* **Task objective**: Reproduce verbatim the lines from the one containing "PM apreende revólver" up to and including the one containing "de Nova Iguaçu".

* **Provided records**:
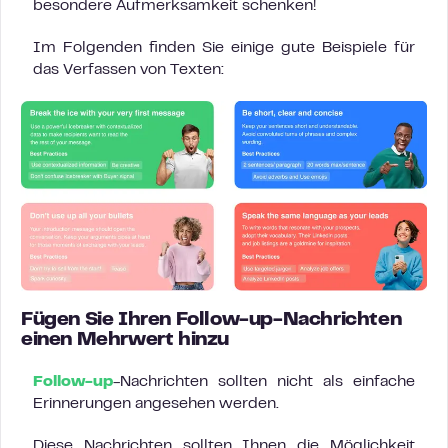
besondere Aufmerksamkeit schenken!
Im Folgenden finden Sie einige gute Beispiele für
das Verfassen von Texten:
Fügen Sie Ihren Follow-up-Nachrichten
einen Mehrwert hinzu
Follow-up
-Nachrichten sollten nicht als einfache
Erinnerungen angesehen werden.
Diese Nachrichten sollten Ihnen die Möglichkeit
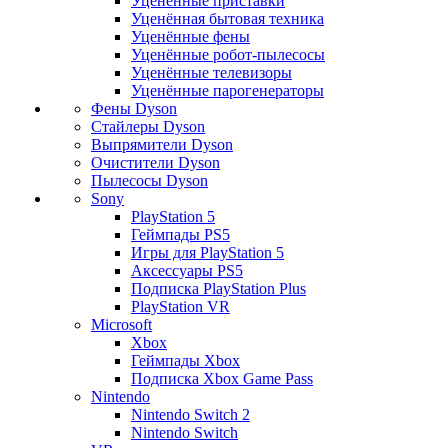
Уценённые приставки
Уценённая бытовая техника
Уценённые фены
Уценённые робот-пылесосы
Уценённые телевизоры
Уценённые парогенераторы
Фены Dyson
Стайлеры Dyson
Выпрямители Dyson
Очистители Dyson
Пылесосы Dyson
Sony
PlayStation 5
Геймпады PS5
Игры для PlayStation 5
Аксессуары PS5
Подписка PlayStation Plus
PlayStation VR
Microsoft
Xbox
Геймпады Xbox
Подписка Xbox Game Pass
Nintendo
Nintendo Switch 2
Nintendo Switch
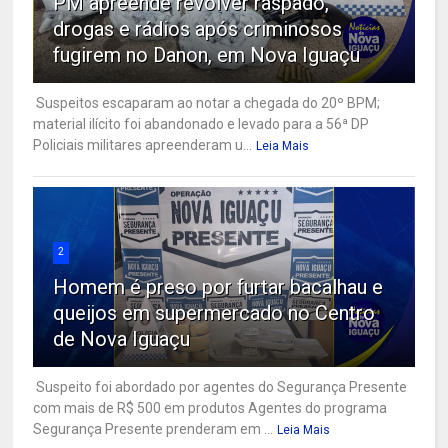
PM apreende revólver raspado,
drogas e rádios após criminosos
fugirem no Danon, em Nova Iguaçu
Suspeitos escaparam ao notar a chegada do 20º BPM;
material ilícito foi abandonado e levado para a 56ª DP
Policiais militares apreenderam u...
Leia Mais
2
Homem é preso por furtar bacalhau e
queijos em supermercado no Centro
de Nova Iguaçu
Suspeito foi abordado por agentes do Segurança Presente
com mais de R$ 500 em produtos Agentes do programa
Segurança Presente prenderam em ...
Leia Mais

* **Solution to this exercise**:
PM apreende revólver raspado,
drogas e rádios após criminosos
fugirem no Danon, em Nova Iguaçu
Suspeitos escaparam ao notar a chegada do 20º BPM;
material ilícito foi abandonado e levado para a 56ª DP
Policiais militares apreenderam u...
Leia Mais
2
Homem é preso por furtar bacalhau e
queijos em supermercado no Centro
de Nova Iguaçu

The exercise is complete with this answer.